** Exercise material follows **

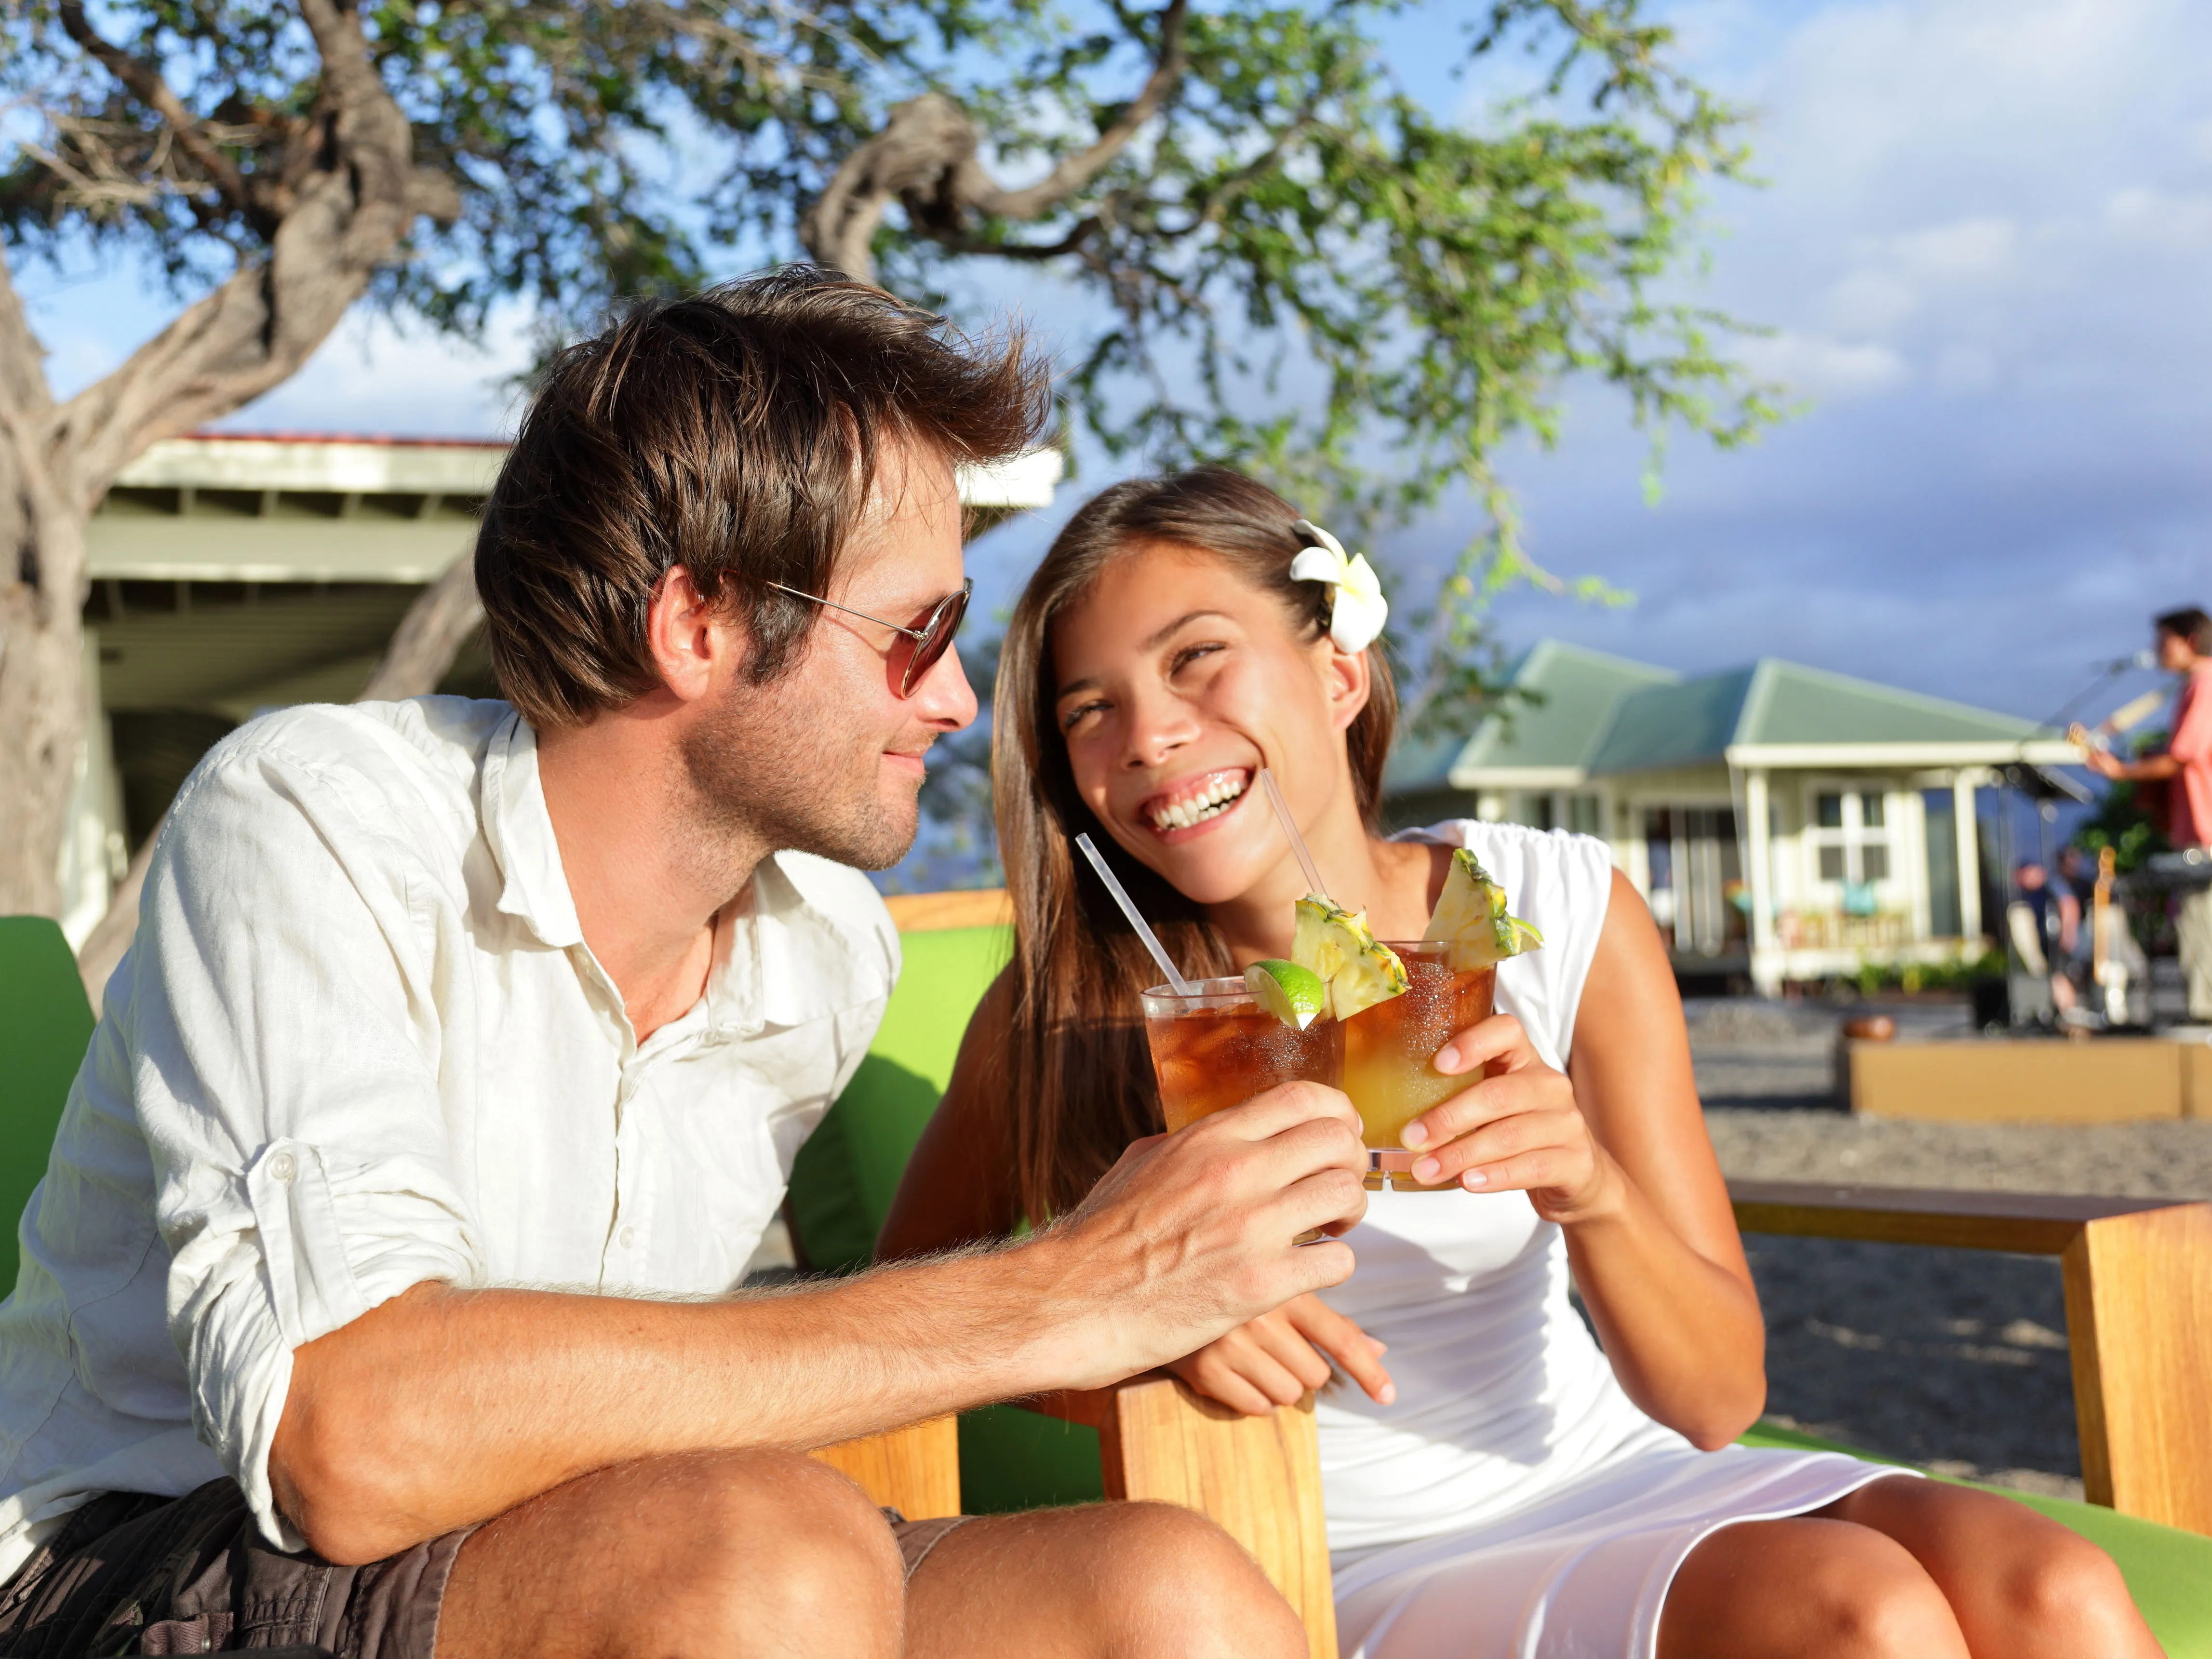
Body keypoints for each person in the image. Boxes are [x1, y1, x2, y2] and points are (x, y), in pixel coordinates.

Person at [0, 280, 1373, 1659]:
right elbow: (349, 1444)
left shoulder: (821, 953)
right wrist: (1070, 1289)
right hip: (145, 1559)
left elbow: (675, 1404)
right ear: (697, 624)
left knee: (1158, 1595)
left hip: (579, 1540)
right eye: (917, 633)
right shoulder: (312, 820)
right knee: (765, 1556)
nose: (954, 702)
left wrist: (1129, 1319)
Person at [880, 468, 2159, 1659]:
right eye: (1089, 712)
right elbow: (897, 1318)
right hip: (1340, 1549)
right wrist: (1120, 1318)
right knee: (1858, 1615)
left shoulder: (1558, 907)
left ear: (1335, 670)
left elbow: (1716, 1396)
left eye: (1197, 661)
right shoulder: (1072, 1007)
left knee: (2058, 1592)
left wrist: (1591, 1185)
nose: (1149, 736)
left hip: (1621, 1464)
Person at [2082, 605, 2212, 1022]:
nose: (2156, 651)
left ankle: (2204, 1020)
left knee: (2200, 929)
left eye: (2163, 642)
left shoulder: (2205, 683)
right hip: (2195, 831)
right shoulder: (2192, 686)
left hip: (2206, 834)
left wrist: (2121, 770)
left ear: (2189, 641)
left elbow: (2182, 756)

** End of Exercise material **
** Exercise material follows **

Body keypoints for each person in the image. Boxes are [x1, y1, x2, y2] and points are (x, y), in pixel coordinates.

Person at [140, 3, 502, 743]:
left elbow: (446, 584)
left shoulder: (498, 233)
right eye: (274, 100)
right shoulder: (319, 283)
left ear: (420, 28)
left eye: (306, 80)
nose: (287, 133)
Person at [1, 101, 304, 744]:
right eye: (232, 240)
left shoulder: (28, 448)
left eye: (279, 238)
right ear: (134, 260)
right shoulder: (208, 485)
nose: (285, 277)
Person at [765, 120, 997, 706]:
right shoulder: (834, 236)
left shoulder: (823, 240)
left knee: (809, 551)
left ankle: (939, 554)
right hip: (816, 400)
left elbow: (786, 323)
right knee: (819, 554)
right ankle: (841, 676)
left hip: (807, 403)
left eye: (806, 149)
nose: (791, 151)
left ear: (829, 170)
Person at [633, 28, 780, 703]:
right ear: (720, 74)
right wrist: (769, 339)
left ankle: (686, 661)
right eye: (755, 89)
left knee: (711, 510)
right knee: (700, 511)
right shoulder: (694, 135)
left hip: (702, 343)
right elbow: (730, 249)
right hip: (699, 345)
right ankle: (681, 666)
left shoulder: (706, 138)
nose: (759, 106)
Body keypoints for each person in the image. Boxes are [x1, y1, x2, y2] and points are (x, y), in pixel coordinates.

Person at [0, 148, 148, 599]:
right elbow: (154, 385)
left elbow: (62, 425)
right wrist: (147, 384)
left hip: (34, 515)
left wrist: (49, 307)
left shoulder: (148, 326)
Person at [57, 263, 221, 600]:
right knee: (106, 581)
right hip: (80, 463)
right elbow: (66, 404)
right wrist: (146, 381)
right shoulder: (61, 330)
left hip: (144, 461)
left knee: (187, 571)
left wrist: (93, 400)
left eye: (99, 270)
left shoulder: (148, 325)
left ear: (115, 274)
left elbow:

** End of Exercise material **

→ The problem
Only the count belongs in your answer, so please work out how many lines of the data contain "elbow".

→ Worked solution
12